DESCRIPTION OF THE TASK:
I'd like the entries that follow repeated exactly, with the pictures left out.

---- THE DATA

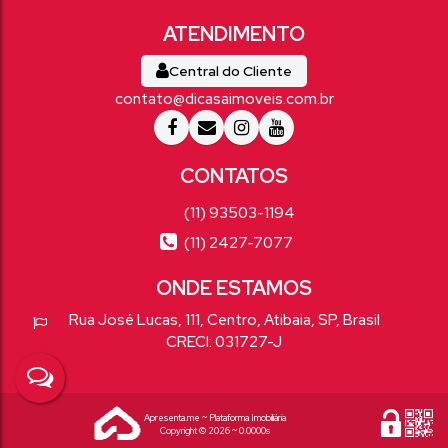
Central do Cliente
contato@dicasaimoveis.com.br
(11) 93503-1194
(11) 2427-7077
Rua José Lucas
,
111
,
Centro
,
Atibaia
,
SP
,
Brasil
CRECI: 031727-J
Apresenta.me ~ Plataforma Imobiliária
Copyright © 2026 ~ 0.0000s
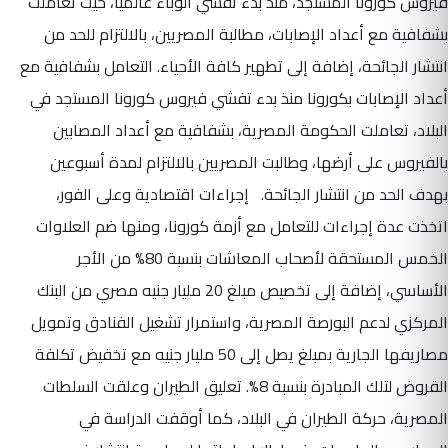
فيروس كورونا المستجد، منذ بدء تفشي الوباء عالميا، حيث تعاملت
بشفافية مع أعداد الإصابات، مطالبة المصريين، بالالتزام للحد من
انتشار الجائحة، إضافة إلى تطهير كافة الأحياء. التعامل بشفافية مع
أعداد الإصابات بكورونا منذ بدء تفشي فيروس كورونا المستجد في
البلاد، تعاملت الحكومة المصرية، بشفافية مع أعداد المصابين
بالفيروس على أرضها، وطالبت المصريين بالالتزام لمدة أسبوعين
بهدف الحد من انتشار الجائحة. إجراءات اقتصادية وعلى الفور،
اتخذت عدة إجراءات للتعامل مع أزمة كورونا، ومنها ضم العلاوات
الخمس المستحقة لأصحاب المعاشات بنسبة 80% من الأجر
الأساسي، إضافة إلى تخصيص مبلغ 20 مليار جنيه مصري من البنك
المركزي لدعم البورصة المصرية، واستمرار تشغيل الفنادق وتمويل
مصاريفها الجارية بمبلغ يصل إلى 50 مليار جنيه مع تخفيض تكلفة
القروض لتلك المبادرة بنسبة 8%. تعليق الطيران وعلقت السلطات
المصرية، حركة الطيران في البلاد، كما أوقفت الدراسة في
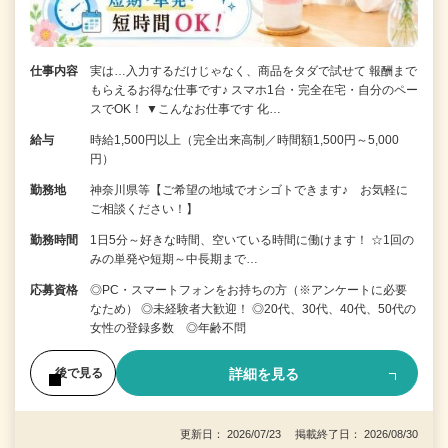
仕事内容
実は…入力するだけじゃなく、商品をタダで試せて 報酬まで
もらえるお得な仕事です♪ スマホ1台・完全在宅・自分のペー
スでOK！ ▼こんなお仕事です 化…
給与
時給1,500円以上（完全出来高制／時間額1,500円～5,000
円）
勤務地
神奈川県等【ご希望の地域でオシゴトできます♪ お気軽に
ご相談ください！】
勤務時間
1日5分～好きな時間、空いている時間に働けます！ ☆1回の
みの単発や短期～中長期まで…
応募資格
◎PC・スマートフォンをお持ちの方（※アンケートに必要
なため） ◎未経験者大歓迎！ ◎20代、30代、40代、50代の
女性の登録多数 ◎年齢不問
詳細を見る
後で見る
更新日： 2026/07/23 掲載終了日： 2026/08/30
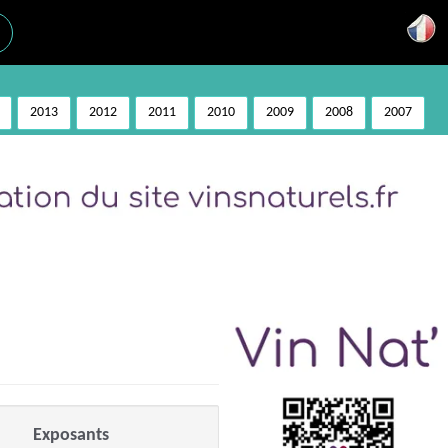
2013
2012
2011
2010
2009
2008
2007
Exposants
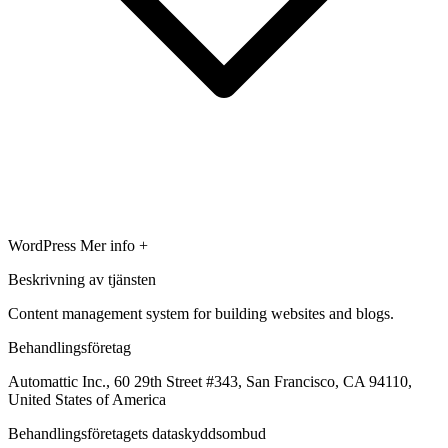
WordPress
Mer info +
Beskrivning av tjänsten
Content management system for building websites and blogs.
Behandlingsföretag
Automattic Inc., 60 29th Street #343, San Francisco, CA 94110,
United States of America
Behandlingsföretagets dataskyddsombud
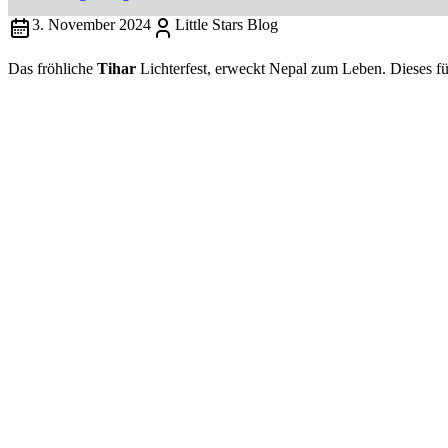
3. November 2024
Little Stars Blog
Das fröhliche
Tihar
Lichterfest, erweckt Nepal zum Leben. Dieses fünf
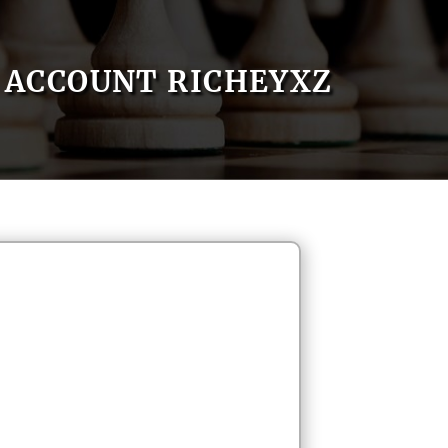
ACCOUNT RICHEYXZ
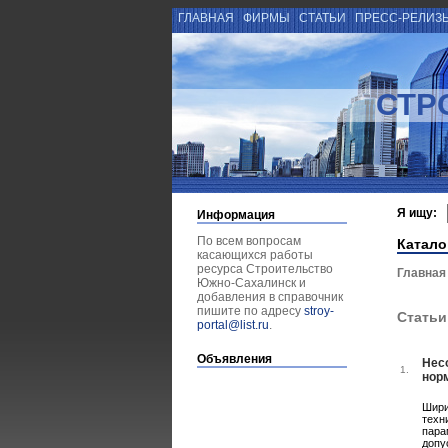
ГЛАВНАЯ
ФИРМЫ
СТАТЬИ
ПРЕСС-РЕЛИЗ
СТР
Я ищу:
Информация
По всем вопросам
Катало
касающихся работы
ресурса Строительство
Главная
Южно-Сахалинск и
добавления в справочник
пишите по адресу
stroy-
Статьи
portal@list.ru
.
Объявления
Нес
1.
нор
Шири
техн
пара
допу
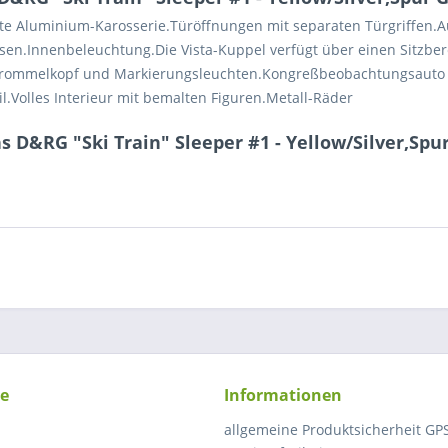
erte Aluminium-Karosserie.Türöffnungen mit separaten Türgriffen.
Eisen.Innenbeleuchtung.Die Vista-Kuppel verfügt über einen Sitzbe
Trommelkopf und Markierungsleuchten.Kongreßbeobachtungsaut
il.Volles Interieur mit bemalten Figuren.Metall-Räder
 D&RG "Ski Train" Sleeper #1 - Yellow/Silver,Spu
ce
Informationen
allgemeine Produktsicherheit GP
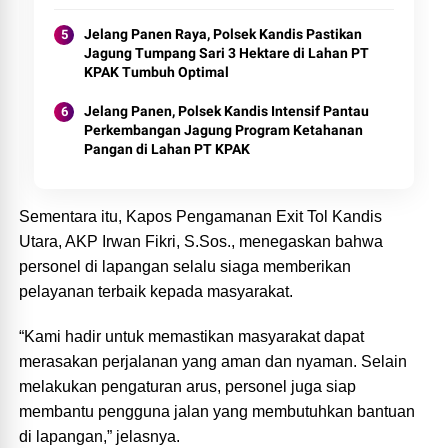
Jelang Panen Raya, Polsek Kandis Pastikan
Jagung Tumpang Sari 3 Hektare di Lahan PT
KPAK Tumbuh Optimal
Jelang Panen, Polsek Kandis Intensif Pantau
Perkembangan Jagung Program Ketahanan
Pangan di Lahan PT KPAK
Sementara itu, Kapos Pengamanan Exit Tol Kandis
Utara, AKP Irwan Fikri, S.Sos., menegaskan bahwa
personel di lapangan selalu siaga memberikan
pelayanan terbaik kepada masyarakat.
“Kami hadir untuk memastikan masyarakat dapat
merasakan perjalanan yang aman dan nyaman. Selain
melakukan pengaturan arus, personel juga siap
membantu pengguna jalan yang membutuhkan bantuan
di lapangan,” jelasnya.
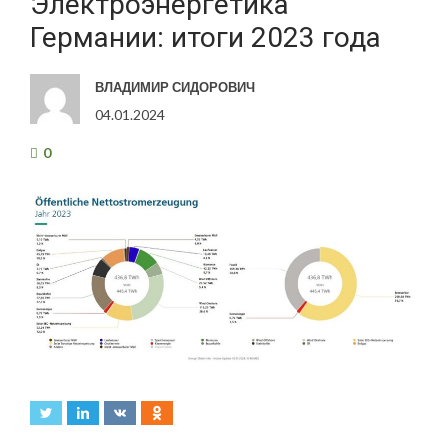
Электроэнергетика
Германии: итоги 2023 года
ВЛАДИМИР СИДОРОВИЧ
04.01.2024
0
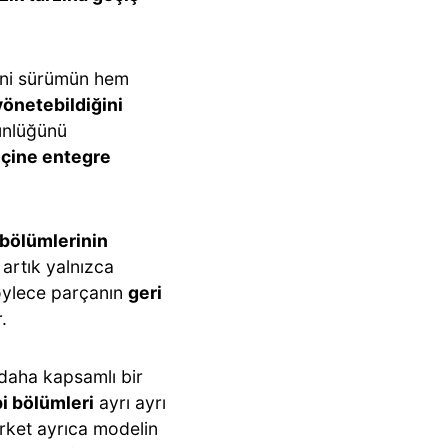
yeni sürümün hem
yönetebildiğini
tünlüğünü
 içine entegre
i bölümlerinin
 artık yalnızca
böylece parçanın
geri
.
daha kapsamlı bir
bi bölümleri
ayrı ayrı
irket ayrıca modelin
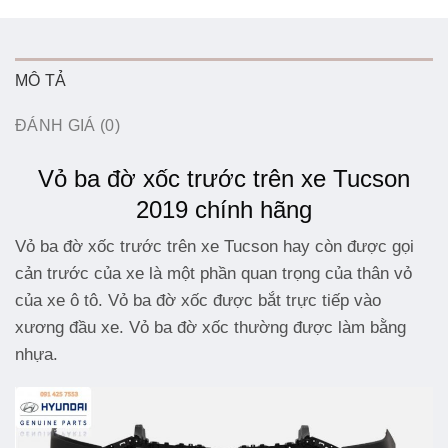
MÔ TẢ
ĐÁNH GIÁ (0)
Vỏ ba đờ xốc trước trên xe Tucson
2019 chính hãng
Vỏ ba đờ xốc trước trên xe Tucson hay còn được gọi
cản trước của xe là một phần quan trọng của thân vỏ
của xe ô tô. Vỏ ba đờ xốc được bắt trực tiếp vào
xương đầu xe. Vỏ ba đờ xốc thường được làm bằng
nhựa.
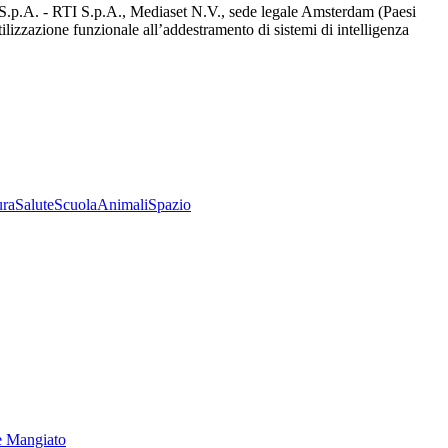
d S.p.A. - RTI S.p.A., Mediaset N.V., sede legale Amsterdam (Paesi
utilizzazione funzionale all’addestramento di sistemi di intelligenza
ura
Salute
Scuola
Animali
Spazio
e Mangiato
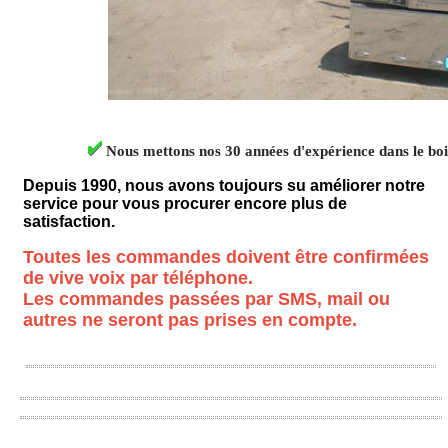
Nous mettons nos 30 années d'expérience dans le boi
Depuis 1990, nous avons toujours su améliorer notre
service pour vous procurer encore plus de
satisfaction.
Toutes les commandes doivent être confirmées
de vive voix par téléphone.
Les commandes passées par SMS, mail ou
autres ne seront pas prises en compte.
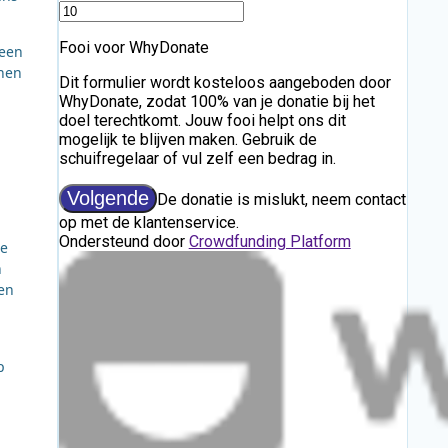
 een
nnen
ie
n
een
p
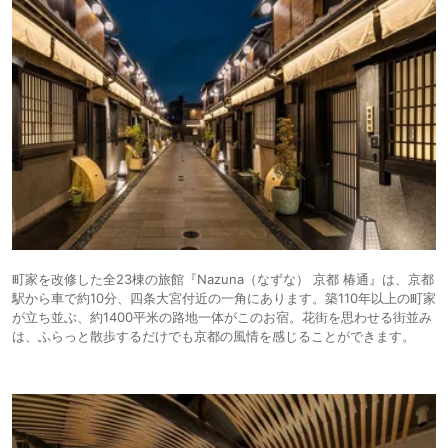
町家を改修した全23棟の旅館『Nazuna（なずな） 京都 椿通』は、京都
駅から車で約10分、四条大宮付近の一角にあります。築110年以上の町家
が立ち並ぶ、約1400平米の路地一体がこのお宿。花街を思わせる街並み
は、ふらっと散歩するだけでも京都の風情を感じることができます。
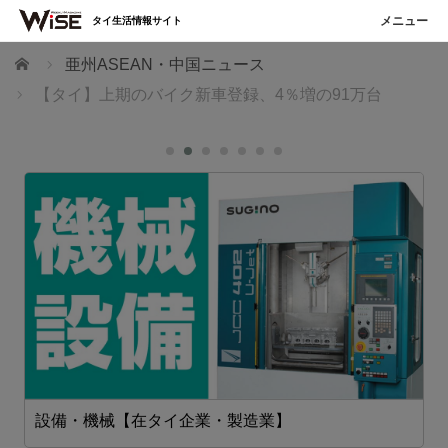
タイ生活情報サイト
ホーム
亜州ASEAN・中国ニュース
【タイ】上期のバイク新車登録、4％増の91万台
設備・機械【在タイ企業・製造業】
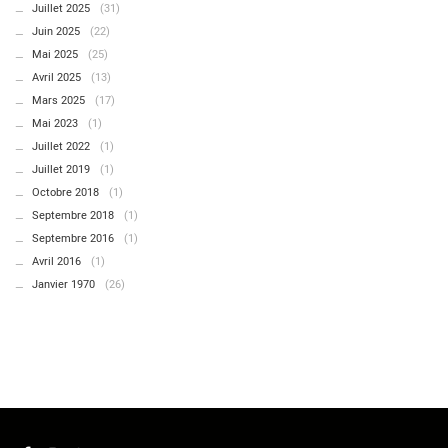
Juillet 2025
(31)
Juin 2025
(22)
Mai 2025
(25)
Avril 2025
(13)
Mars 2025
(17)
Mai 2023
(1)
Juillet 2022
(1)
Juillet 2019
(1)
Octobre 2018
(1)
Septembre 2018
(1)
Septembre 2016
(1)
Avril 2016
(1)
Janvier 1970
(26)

--------

EXERCISE ANSWER:
Central do Cliente
contato@dicasaimoveis.com.br
(11) 93503-1194
(11) 2427-7077
Rua José Lucas
,
111
,
Centro
,
Atibaia
,
SP
,
Brasil
CRECI: 031727-J
Apresenta.me ~ Plataforma Imobiliária
Copyright © 2026 ~ 0.0000s
فيروس كورونا المستجد، منذ بدء تفشي الوباء عالميا، حيث تعاملت
بشفافية مع أعداد الإصابات، مطالبة المصريين، بالالتزام للحد من
انتشار الجائحة، إضافة إلى تطهير كافة الأحياء. التعامل بشفافية مع
أعداد الإصابات بكورونا منذ بدء تفشي فيروس كورونا المستجد في
البلاد، تعاملت الحكومة المصرية، بشفافية مع أعداد المصابين
بالفيروس على أرضها، وطالبت المصريين بالالتزام لمدة أسبوعين
بهدف الحد من انتشار الجائحة. إجراءات اقتصادية وعلى الفور،
اتخذت عدة إجراءات للتعامل مع أزمة كورونا، ومنها ضم العلاوات
الخمس المستحقة لأصحاب المعاشات بنسبة 80% من الأجر
الأساسي، إضافة إلى تخصيص مبلغ 20 مليار جنيه مصري من البنك
المركزي لدعم البورصة المصرية، واستمرار تشغيل الفنادق وتمويل
مصاريفها الجارية بمبلغ يصل إلى 50 مليار جنيه مع تخفيض تكلفة
القروض لتلك المبادرة بنسبة 8%. تعليق الطيران وعلقت السلطات
المصرية، حركة الطيران في البلاد، كما أوقفت الدراسة في
仕事内容
実は…入力するだけじゃなく、商品をタダで試せて 報酬まで
もらえるお得な仕事です♪ スマホ1台・完全在宅・自分のペー
スでOK！ ▼こんなお仕事です 化…
給与
時給1,500円以上（完全出来高制／時間額1,500円～5,000
円）
勤務地
神奈川県等【ご希望の地域でオシゴトできます♪ お気軽に
ご相談ください！】
勤務時間
1日5分～好きな時間、空いている時間に働けます！ ☆1回の
みの単発や短期～中長期まで…
応募資格
◎PC・スマートフォンをお持ちの方（※アンケートに必要
なため） ◎未経験者大歓迎！ ◎20代、30代、40代、50代の
女性の登録多数 ◎年齢不問
詳細を見る
後で見る
更新日： 2026/07/23 掲載終了日： 2026/08/30
2013
2012
2011
2010
2009
2008
2007
Exposants
WordPress
Mer info +
Beskrivning av tjänsten
Content management system for building websites and blogs.
Behandlingsföretag
Automattic Inc., 60 29th Street #343, San Francisco, CA 94110,
United States of America
Behandlingsföretagets dataskyddsombud
3. November 2024
Little Stars Blog
Das fröhliche
Tihar
Lichterfest, erweckt Nepal zum Leben. Dieses fünf
ACCOUNT RICHEYXZ
ГЛАВНАЯ
ФИРМЫ
СТАТЬИ
ПРЕСС-РЕЛИЗ
СТР
Я ищу:
Информация
По всем вопросам
Катало
касающихся работы
ресурса Строительство
Главная
Южно-Сахалинск и
добавления в справочник
пишите по адресу
stroy-
Статьи
portal@list.ru
.
Объявления
Нес
1.
нор
Шири
техн
пара
допу
erte Aluminium-Karosserie.Türöffnungen mit separaten Türgriffen.
Eisen.Innenbeleuchtung.Die Vista-Kuppel verfügt über einen Sitzbe
Trommelkopf und Markierungsleuchten.Kongreßbeobachtungsaut
il.Volles Interieur mit bemalten Figuren.Metall-Räder
 D&RG "Ski Train" Sleeper #1 - Yellow/Silver,Spu
ce
Informationen
allgemeine Produktsicherheit GP
Jelang Panen Raya, Polsek Kandis Pastikan
Jagung Tumpang Sari 3 Hektare di Lahan PT
KPAK Tumbuh Optimal
Jelang Panen, Polsek Kandis Intensif Pantau
Perkembangan Jagung Program Ketahanan
Pangan di Lahan PT KPAK
Sementara itu, Kapos Pengamanan Exit Tol Kandis
Utara, AKP Irwan Fikri, S.Sos., menegaskan bahwa
personel di lapangan selalu siaga memberikan
pelayanan terbaik kepada masyarakat.
“Kami hadir untuk memastikan masyarakat dapat
merasakan perjalanan yang aman dan nyaman. Selain
melakukan pengaturan arus, personel juga siap
membantu pengguna jalan yang membutuhkan bantuan
di lapangan,” jelasnya.
Электроэнергетика
Германии: итоги 2023 года
ВЛАДИМИР СИДОРОВИЧ
04.01.2024
0
yeni sürümün hem
yönetebildiğini
tünlüğünü
 içine entegre
i bölümlerinin
 artık yalnızca
böylece parçanın
geri
.
daha kapsamlı bir
bi bölümleri
ayrı ayrı
irket ayrıca modelin
MÔ TẢ
ĐÁNH GIÁ (0)
Vỏ ba đờ xốc trước trên xe Tucson
2019 chính hãng
Vỏ ba đờ xốc trước trên xe Tucson hay còn được gọi
cản trước của xe là một phần quan trọng của thân vỏ
của xe ô tô. Vỏ ba đờ xốc được bắt trực tiếp vào
xương đầu xe. Vỏ ba đờ xốc thường được làm bằng
nhựa.
d S.p.A. - RTI S.p.A., Mediaset N.V., sede legale Amsterdam (Paesi
utilizzazione funzionale all’addestramento di sistemi di intelligenza
ura
Salute
Scuola
Animali
Spazio
e Mangiato
Nous mettons nos 30 années d'expérience dans le boi
Depuis 1990, nous avons toujours su améliorer notre
service pour vous procurer encore plus de
satisfaction.
Toutes les commandes doivent être confirmées
de vive voix par téléphone.
Les commandes passées par SMS, mail ou
autres ne seront pas prises en compte.
 een
nnen
ie
n
een
p
町家を改修した全23棟の旅館『Nazuna（なずな） 京都 椿通』は、京都
駅から車で約10分、四条大宮付近の一角にあります。築110年以上の町家
が立ち並ぶ、約1400平米の路地一体がこのお宿。花街を思わせる街並み
は、ふらっと散歩するだけでも京都の風情を感じることができます。
タイ生活情報サイト
ホーム
亜州ASEAN・中国ニュース
【タイ】上期のバイク新車登録、4％増の91万台
設備・機械【在タイ企業・製造業】
Juillet 2025
(31)
Juin 2025
(22)
Mai 2025
(25)
Avril 2025
(13)
Mars 2025
(17)
Mai 2023
(1)
Juillet 2022
(1)
Juillet 2019
(1)
Octobre 2018
(1)
Septembre 2018
(1)
Septembre 2016
(1)
Avril 2016
(1)
Janvier 1970
(26)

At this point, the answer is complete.